Document text:
^^^^^^^^^^^^^^^^
Bitwise Operators in C – A Short Overview

The logical operators, logical AND (&&), logical OR (||) and logical NOT (!) are some of the most fundamental in the C programming language, and their use is typically demonstrated almost as soon as one has seen the if statement. Their use allows multiple statement evaluations within a single if, while, do … while or for loop, which is clearly very useful.

C has another set of operators which do Boolean evaluations and operations, but at a bitwise level. The so-called bitwise operators require two integer variables (i.e. variables of type char, short, int, long int, or in ISO C99 and the GNU extensions to C, long long int). Each bit in both of the integer variables is then checked, and the Boolean operation corresponding to the bitwise operator is then performed.

It is more difficult to explain why we might use these operations than it is to demonstrate them, so I will begin by demonstrating these bitwise operators. There are six bitwise operators: bitwise AND, bitwise OR, bitwise XOR (exclusive-or), the one’s complement operator (corresponding to bitwise NOT), left shift and right shift.

The Boolean AND operation is performed between two binary operands, whereby the values of both are checked. Each of these binary operands can have, as the name suggests, one of two values: 0 or 1 (or on and off, or in a computer, high voltage and low voltage). In the AND operation, if both binary operands are 1, the result is 1; otherwise, the result is 0. This is straightforward enough, and the results are illustrated here in a truth table using the symbol for the C bitwise AND operator, which is &, a single ampersand:

& |0 1
------
0 |0 0
  |
1 |0 1

This operation is performed in the C language like so:

#include <stdio.h>

int main(void)
^^^^^^^^^^^^^^^^
Reproduce the passage of the bitwise operators overview from "C has another" to "is then performed.", keeping every word and mark unchanged.

Entries shown:
^^^^^^^^^^^^^^^^
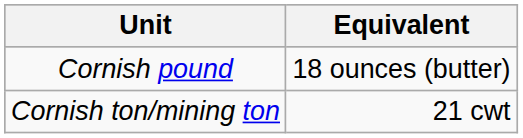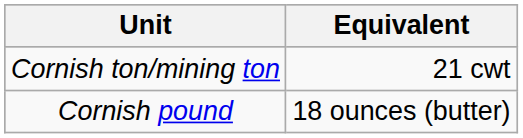rows swapped: Cornish ton/mining ton <-> Cornish pound
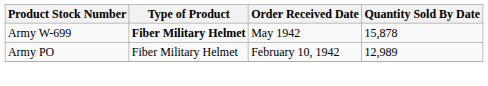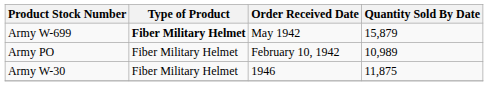Army W-699 | Quantity Sold By Date: 15,878 -> 15,879
Army PO | Quantity Sold By Date: 12,989 -> 10,989
+ row: Army W-30 | Fiber Military Helmet | 1946 | 11,875
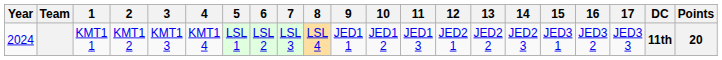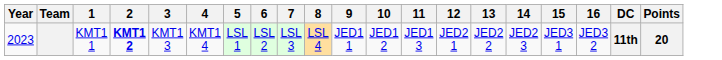- column: 17 | JED3 3
KMT1 1 | Year: 2024 -> 2023
KMT1 1 | 2: normal -> bold
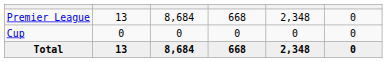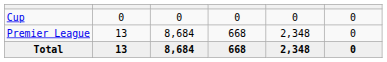rows swapped: Premier League <-> Cup
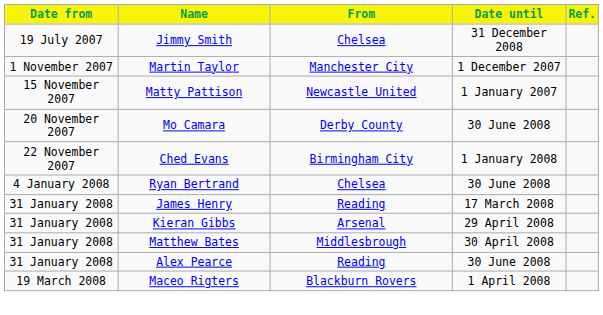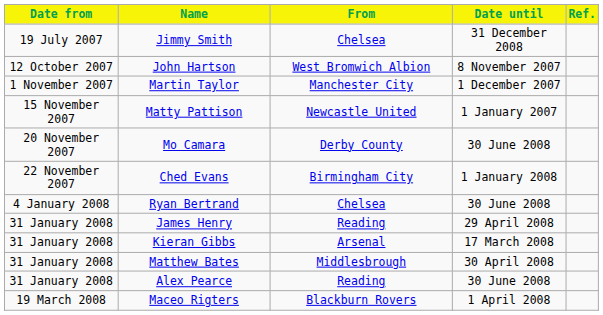+ row: 12 October 2007 | John Hartson | West Bromwich Albion | 8 November 2007
James Henry | Date until: 17 March 2008 -> 29 April 2008
Kieran Gibbs | Date until: 29 April 2008 -> 17 March 2008
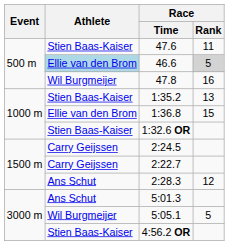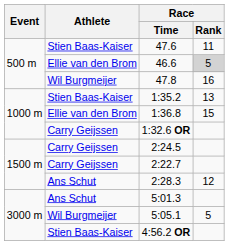46.6 | Athlete: lightblue background -> no background
1:32.6 OR | Athlete: Stien Baas-Kaiser -> Carry Geijssen
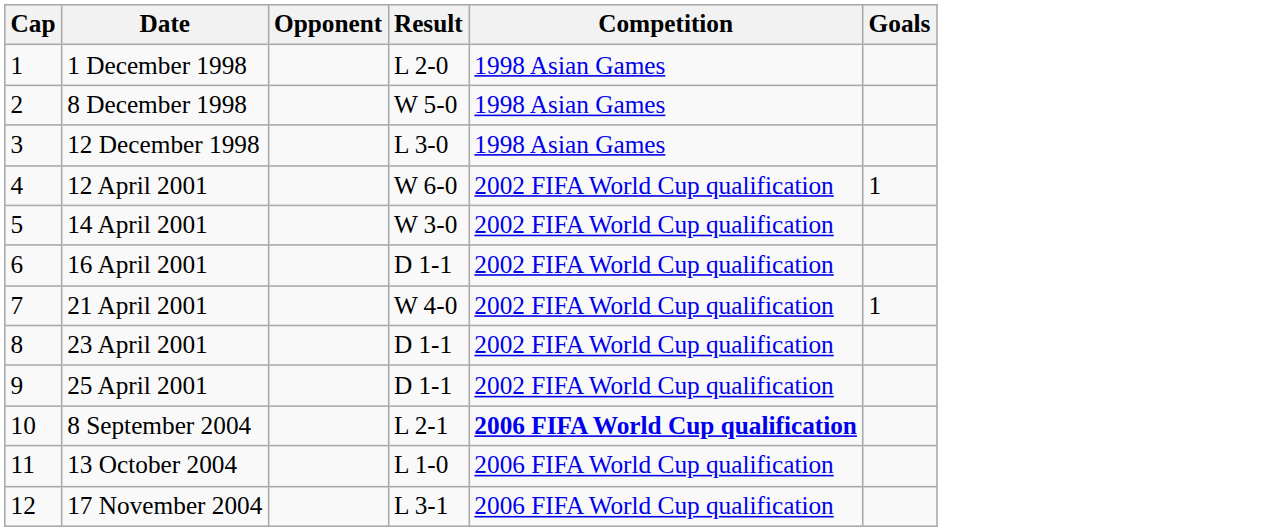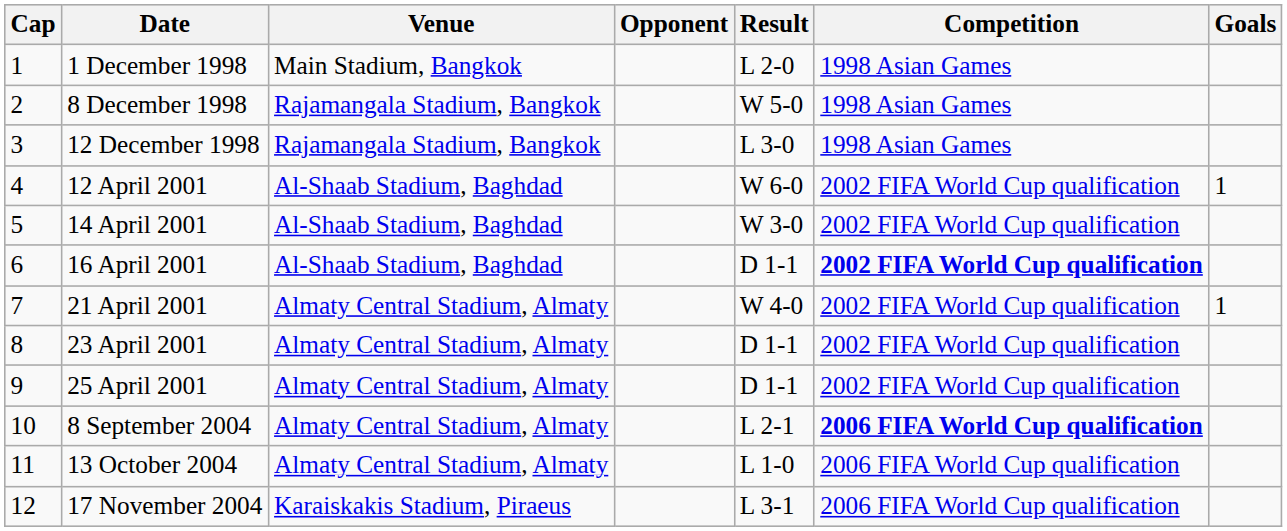+ column: Venue | Main Stadium, Bangkok | Rajamangala Stadium, Bangkok | Rajamangala Stadium, Bangkok | Al-Shaab Stadium, Baghdad | Al-Shaab Stadium, Baghdad | Al-Shaab Stadium, Baghdad | Almaty Central Stadium, Almaty | Almaty Central Stadium, Almaty | Almaty Central Stadium, Almaty | Almaty Central Stadium, Almaty | Almaty Central Stadium, Almaty | Karaiskakis Stadium, Piraeus
16 April 2001 | Competition: normal -> bold
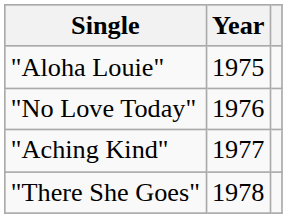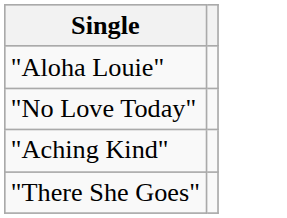- column: Year | 1975 | 1976 | 1977 | 1978
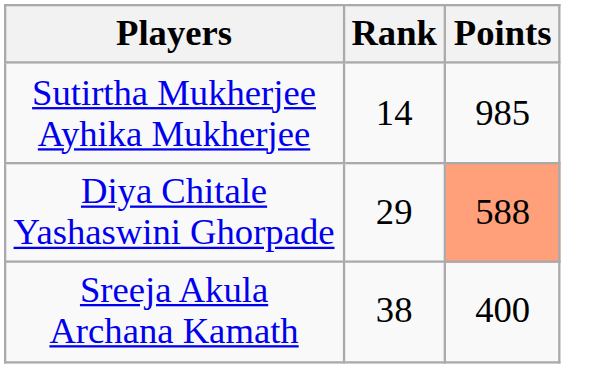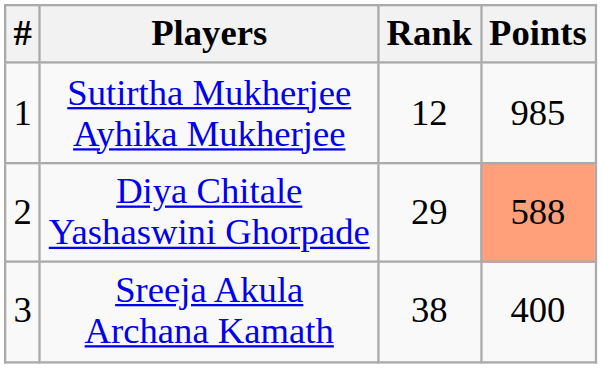+ column: # | 1 | 2 | 3
Sutirtha Mukherjee Ayhika Mukherjee | Rank: 14 -> 12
^^^^^^^^^^^^^^^^
Response below:
C has another set of operators which do Boolean evaluations and operations, but at a bitwise level. The so-called bitwise operators require two integer variables (i.e. variables of type char, short, int, long int, or in ISO C99 and the GNU extensions to C, long long int). Each bit in both of the integer variables is then checked, and the Boolean operation corresponding to the bitwise operator is then performed.